8. Place the plug tray on heat mats or place lights over them to emit extra heat. The optimal heat for germinating seed is 77-86 degrees. Use a thermometer to determine the temperature of your rooting media.

9. Once one seed has germinated, remove plastic or glass to prevent damping off (fungal disease) of young seedlings.

Congratulations you have germinated seeds like a real professional. However there is more to know to make sure this new seedling makes it to the garden in good health. Please follow the following steps for successful garden seedling care.

1. New seedlings need light. The fluorescent light you originally had to heat the seeds will now provide light for photosynthesis. The best indoor light situation is the combination of natural light from a south facing window and the addition of fluorescent lights. Place fluorescent lights 6-8" above the seedlings.

2. Once all seedlings have emerged, remove plug flat from heating mats.

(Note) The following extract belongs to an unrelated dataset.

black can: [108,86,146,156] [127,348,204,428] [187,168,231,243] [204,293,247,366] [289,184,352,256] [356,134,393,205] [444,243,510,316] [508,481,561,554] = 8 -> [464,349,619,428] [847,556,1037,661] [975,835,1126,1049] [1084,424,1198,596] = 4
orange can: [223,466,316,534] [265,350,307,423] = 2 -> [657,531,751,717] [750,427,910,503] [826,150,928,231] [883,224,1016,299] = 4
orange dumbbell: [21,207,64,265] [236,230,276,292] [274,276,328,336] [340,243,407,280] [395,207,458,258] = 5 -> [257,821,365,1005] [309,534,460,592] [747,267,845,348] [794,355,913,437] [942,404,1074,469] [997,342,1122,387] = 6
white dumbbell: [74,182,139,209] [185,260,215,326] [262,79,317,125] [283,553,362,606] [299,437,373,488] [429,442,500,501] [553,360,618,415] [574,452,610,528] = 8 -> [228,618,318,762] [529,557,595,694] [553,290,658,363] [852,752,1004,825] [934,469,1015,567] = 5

3. Use water sprayer to individually spray dry cells in plug flat to prevent overwatering.

4. Once first leaves are on the seedling, fertilize with weak fertilizer (1-2 tsp. per gallon of water) using a watering can that is designed to make the water trickle out. Fertilize additional times if plants are slow to start or nutrient deficiencies are evident.

5. Be conscientious of timing. Our last frost free date in Zone 5B is April 15. Cool weather vegetables can be planted earlier and covered if frost comes. Most seeds take 7-10 days to germinate and 2-8 weeks to grow in their plug flat before planting in the garden. This amount of time varies with temperature, light and kind of garden seed.

6. Harden off plants by placing outside for a few days before planting. This allows plants to acclimate to the environment.

Congratulations you are ready to plant your vegetable garden and enjoy the fruits of your labor.